• **指示 A**:
本文によると、1mサイズのレンズの場合、オーバーラップ領域での測定データ間の差はどの程度になり得るか。
• **指示 B**:
本文のうち、「この計算方法は次のように2つのステップに簡略化して考えることができる。」から「れぞれの相違が明らかになる。」までを一字も変えずにすべて書き写すこと。

• **本文**:
その際にオーバーラップ領域での複数の測定データ間の差は、装置の位置姿勢誤差や被測定物の取り付け誤差の影響を受ける。
【0013】
一般的に、6自由度あるこれらの誤差を小さくすることは、非常に高い設置精度が要求されるため困難である。
【0014】
その結果、例えば先ほどの1mサイズのレンズの場合、オーバーラップ領域での測定データ間の差は1mmを超えても不思議ではない。
【0015】
また、干渉計の時に考慮した参照波面のような、各測定データから差し引ける共通の形状も存在しないので、測定データの値は干渉計の場合に比べて大きい。
【0016】
まとめると、座標測定装置の場合は、部分測定データの差、すなわちミスマッチが干渉計に比較してケタ違いに大きいという特徴がある。
【0017】
部分測定データをつなぎ合わせて全体形状を合成するスティッチ技術の中心は測定データを接続する計算方法である。
この計算方法は次のように2つのステップに簡略化して考えることができる。
ステップ1 複数の部分測定データを、パラメータを使って変換する
ステップ2 変換したデータを重ね合わせ、合成して全体の測定データを得る
ステップ2はデータを補間して平均すれば重ね合わせて合成することができる。
しかしステップ1の変換方法は無数に存在するため、いかに最適な変換を行うかがスティッチ技術の良し悪しを決めると言える。
【0018】
一般的には、変換方法を記述するパラメータと評価関数とを定義し、その評価関数が最適になるようにパラメータを調節することが行われている。
【0019】
以上が部分測定を合成する技術の概要である。
【0020】
現在、この技術分野で最良の答えは見つかっていないので様々な方法が提案されている。この技術の特徴は、次に示す2つのポイントに着目するとそれぞれの相違が明らかになる。
1 評価関数と、パラメータをどのように定義するか
2 最適化問題をどのように解くのか
【0021】
次に図12に示し、特許文献1および特許文献2に開示されている従来技術を、上記ポイントに着目しながら説明する。
【0022】
この特許文献では、次のような評価関数を提案している。
「パラメータを直線状に組み合わせることを通じて前記オーバーラップ領域内の前記データマップの各々からデータの適合外れ」、すなわち、パラメータの線形結合で表現したミスマッチを評価関数としている。
また、この特許文献では、評価関数の最適化方法として、全パラメータを同時に変化させて、この評価関数を最小にする方法を提案している。
【0023】
また、図13に示し、特許文献3に開示されている第2の従来技術を説明する。
この方法は、被測定物に目印を設ける方法である。

• **提供データ**:
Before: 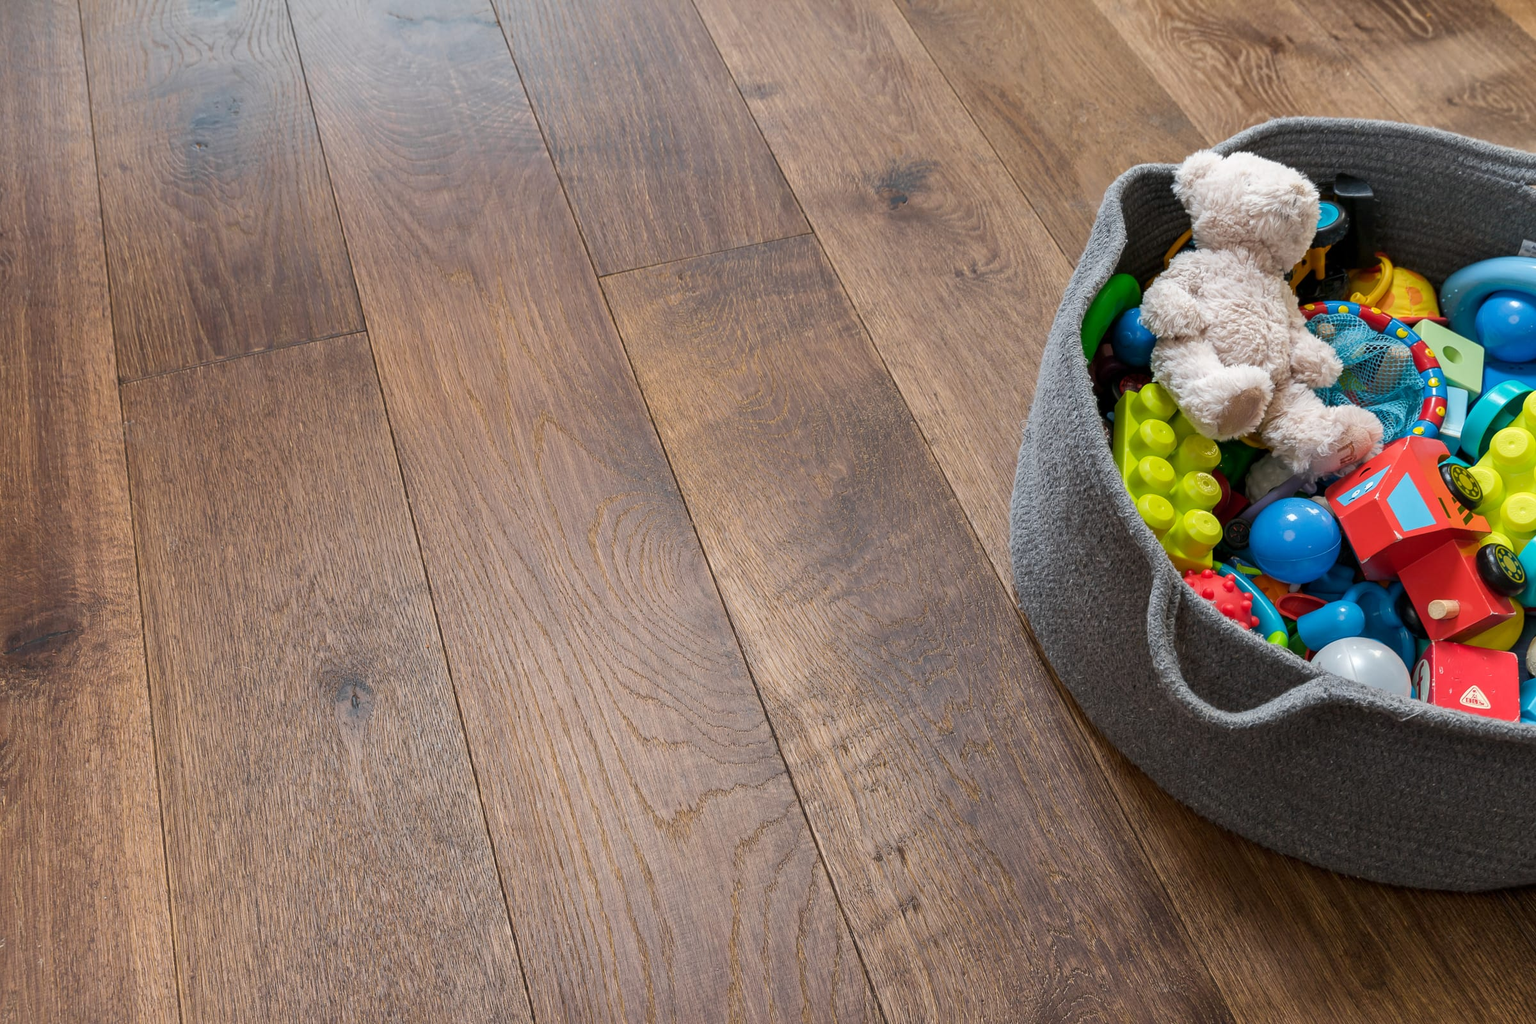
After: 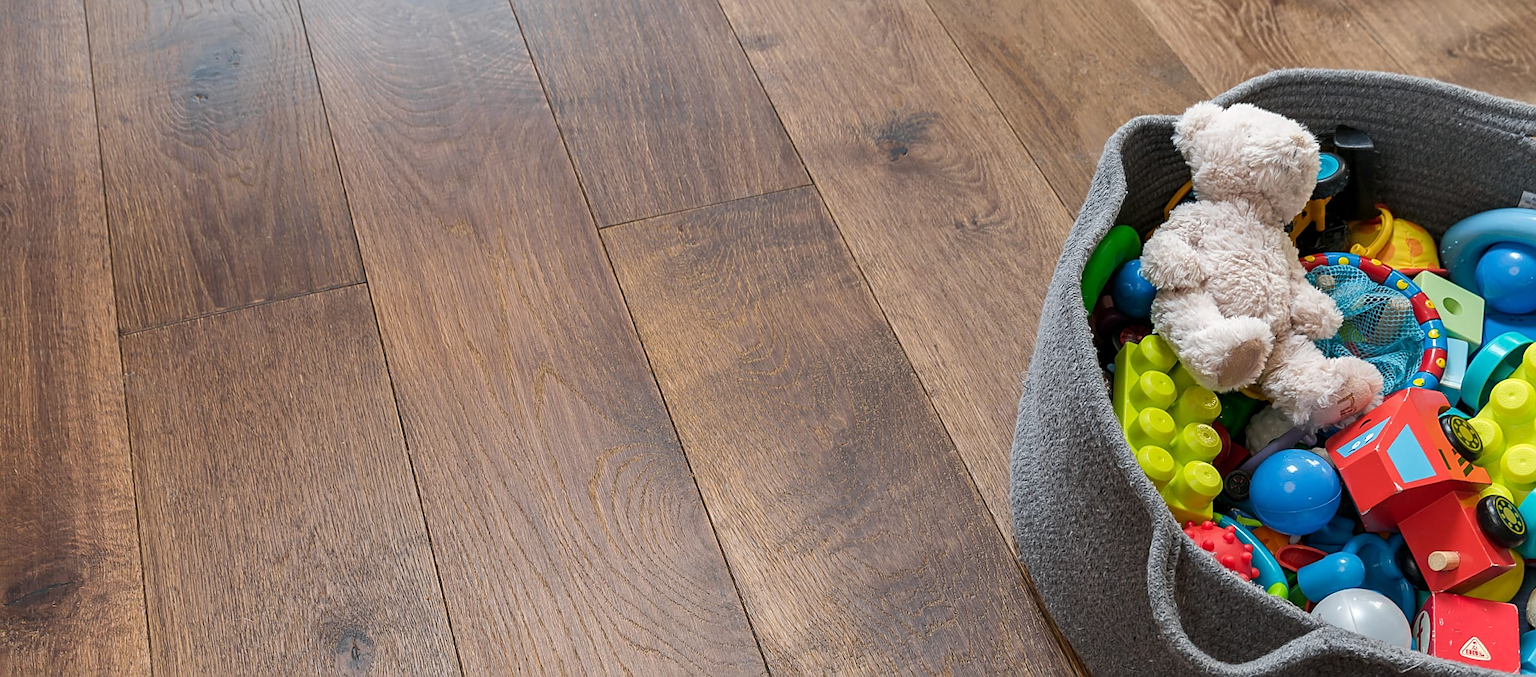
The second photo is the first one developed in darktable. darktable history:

• **解答 A**:
1mmを超えても不思議ではない。

• **解答 B**:
この計算方法は次のように2つのステップに簡略化して考えることができる。
ステップ1 複数の部分測定データを、パラメータを使って変換する
ステップ2 変換したデータを重ね合わせ、合成して全体の測定データを得る
ステップ2はデータを補間して平均すれば重ね合わせて合成することができる。
しかしステップ1の変換方法は無数に存在するため、いかに最適な変換を行うかがスティッチ技術の良し悪しを決めると言える。
【0018】
一般的には、変換方法を記述するパラメータと評価関数とを定義し、その評価関数が最適になるようにパラメータを調節することが行われている。
【0019】
以上が部分測定を合成する技術の概要である。
【0020】
現在、この技術分野で最良の答えは見つかっていないので様々な方法が提案されている。この技術の特徴は、次に示す2つのポイントに着目するとそれぞれの相違が明らかになる。